The transaction, which is expected to close within four to six months, will be funded with units in a new limited partnership exchangeable for Bridgepoint shares and Bridgepoint’s existing balance sheet resources, and will see ECP’s senior management and many of its employees becoming significant shareholders in the company. A share ownership program will be instituted across ECP’s employee base and will be designed in a similar way to the existing structures established at Bridgepoint at the time of its IPO. As a result, ECP partners will collectively become one of Bridgepoint’s largest shareholders, holding 19% of Bridgepoint’s shares pre-earn out and up to 25% assuming full earn-out, ensuring strong alignment with the future success of the platform and in driving shareholder returns. Equity awards being made available to ECP employees will also incentivise future generations of ECP colleagues.

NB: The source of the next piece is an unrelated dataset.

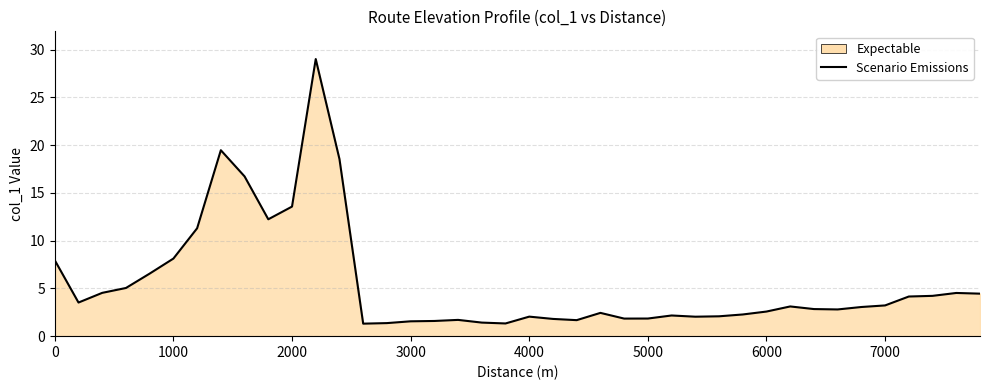

Reading right to left, list all the values displayed in this chart.

4.4	4.5	4.2	4.2	3.2	3.1	2.8	2.8	3.1	2.6	2.3	2.1	2.0	2.2	1.8	1.8	2.4	1.7	1.8	2.0	1.3	1.4	1.7	1.6	1.6	1.4	1.3	18.5	29.0	13.6	12.2	16.7	19.5	11.3	8.1	6.5	5.0	4.5	3.5	7.9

The historic growth of both firms has benefited from the minority investment positions from the funds managed by Blue Owl (formerly Dyal Capital Partners) and as part of this transaction, Blue Owl will convert its share of ECP fee related earnings into Bridgepoint equity, thereby remaining a shareholder in the enlarged group. Sumitomo Mitsui Trust Bank will retain its minority interest in ECP’s fee related earnings as the desire remains for both firms to partner in the important Japanese market.

J.P. Morgan Cazenove and Morgan Stanley served as lead financial advisors to Bridgepoint, BNP Paribas acted as joint financial adviser and joint corporate broker to Bridgepoint, and Simpson Thacher & Bartlett LLP served as legal counsel. Campbell Lutyens served as financial and strategic advisor and Bain & Co served as commercial advisor to Bridgepoint.

BofA Securities served as exclusive financial advisor to ECP, and Kirkland & Ellis served as legal counsel.